*Brief*. Copy all of the rows below verbatim, but leave the pictures out of your answer.

--------------------------------------------------

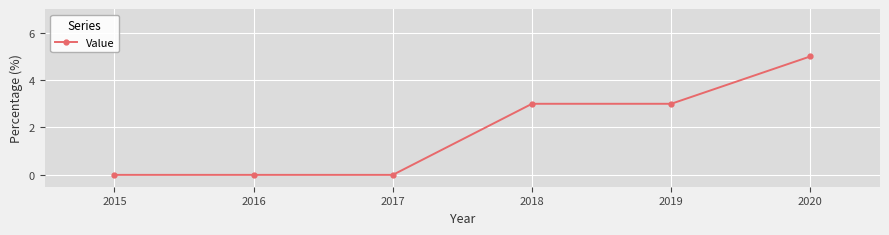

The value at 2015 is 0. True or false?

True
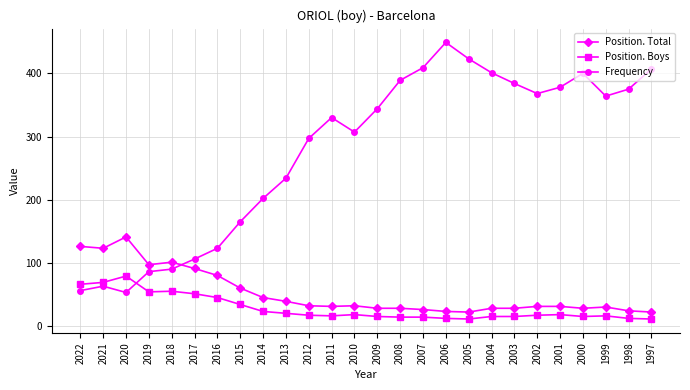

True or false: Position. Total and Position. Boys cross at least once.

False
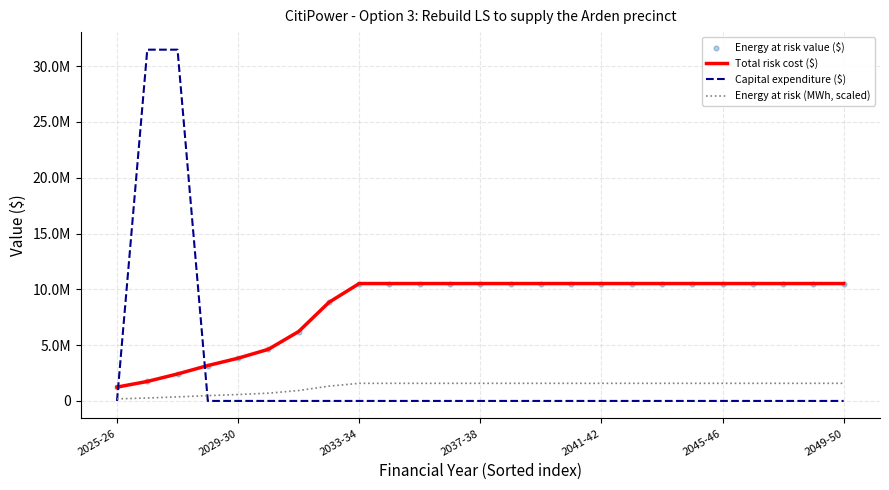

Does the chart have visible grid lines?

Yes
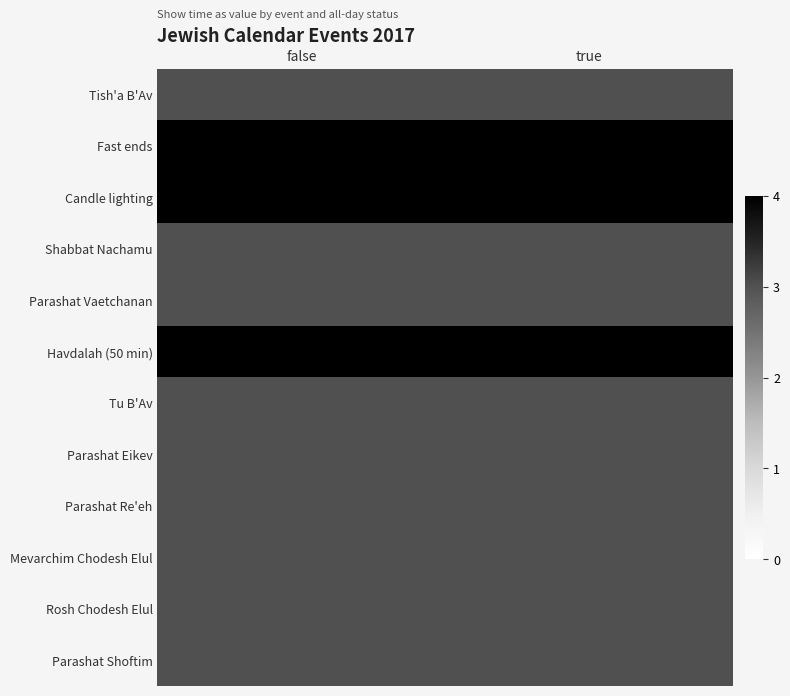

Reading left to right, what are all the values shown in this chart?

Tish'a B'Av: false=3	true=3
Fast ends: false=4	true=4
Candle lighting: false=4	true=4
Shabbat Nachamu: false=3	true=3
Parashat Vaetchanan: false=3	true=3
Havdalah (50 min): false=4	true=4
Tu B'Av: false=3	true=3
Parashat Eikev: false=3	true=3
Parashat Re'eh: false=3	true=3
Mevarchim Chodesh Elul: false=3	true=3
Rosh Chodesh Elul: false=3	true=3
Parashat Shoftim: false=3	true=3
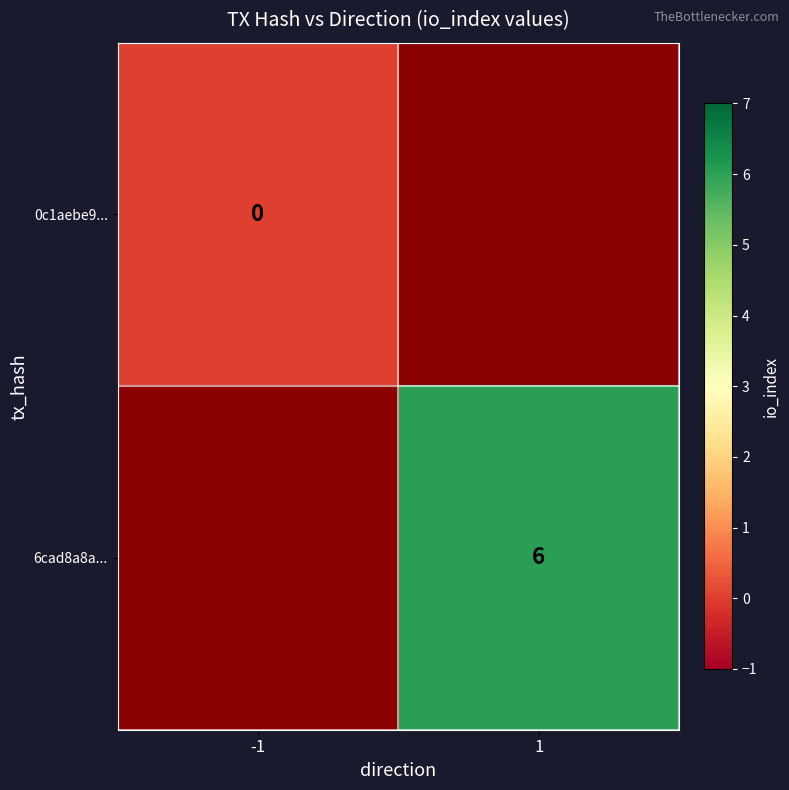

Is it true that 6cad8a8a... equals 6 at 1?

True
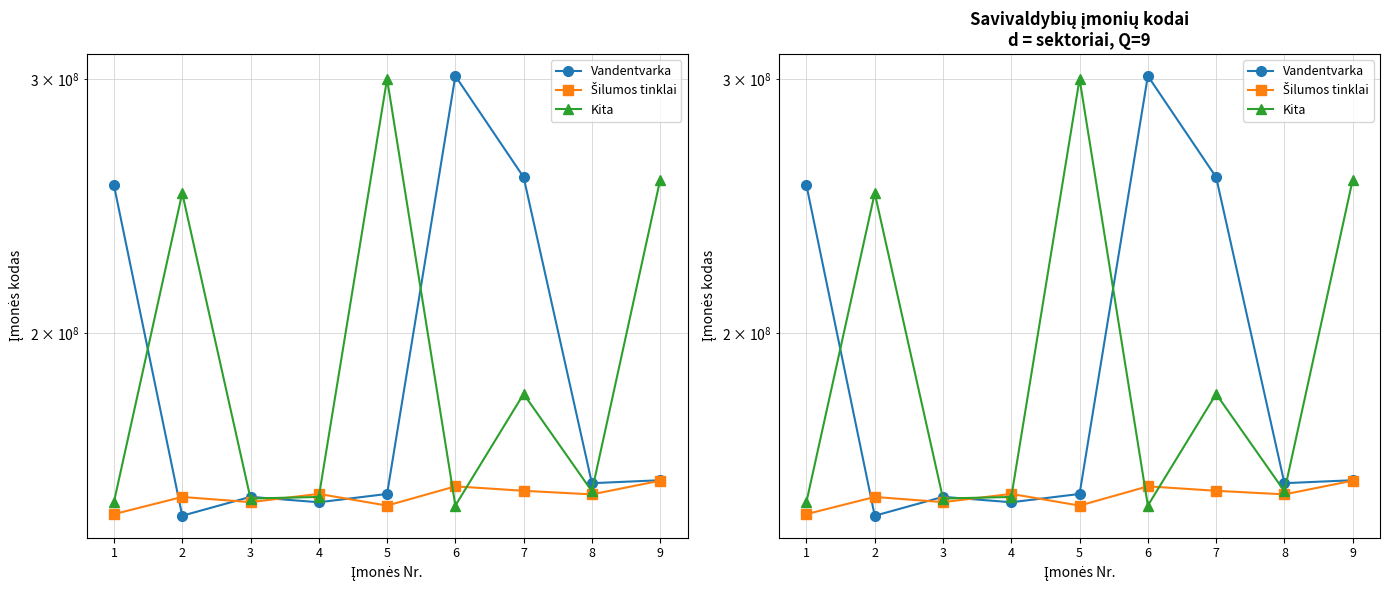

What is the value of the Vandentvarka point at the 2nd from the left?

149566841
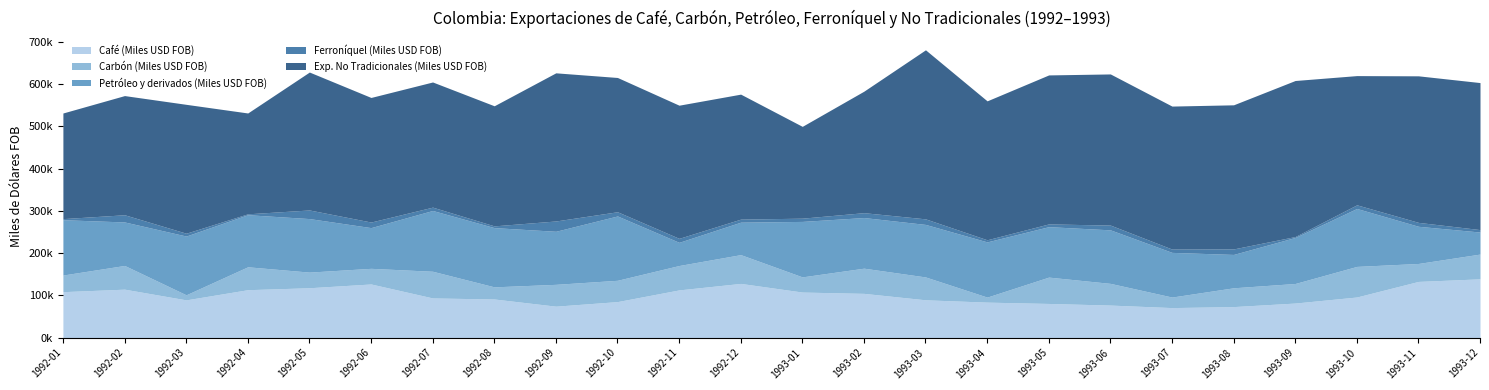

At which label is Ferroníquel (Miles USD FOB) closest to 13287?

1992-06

--------------------------------------------------

*Response area*.
The value at 2015 is 0. True or false?

True

True or false: Position. Total and Position. Boys cross at least once.

False

Does the chart have visible grid lines?

Yes

Reading left to right, what are all the values shown in this chart?

Tish'a B'Av: false=3	true=3
Fast ends: false=4	true=4
Candle lighting: false=4	true=4
Shabbat Nachamu: false=3	true=3
Parashat Vaetchanan: false=3	true=3
Havdalah (50 min): false=4	true=4
Tu B'Av: false=3	true=3
Parashat Eikev: false=3	true=3
Parashat Re'eh: false=3	true=3
Mevarchim Chodesh Elul: false=3	true=3
Rosh Chodesh Elul: false=3	true=3
Parashat Shoftim: false=3	true=3

Is it true that 6cad8a8a... equals 6 at 1?

True

What is the value of the Vandentvarka point at the 2nd from the left?

149566841

At which label is Ferroníquel (Miles USD FOB) closest to 13287?

1992-06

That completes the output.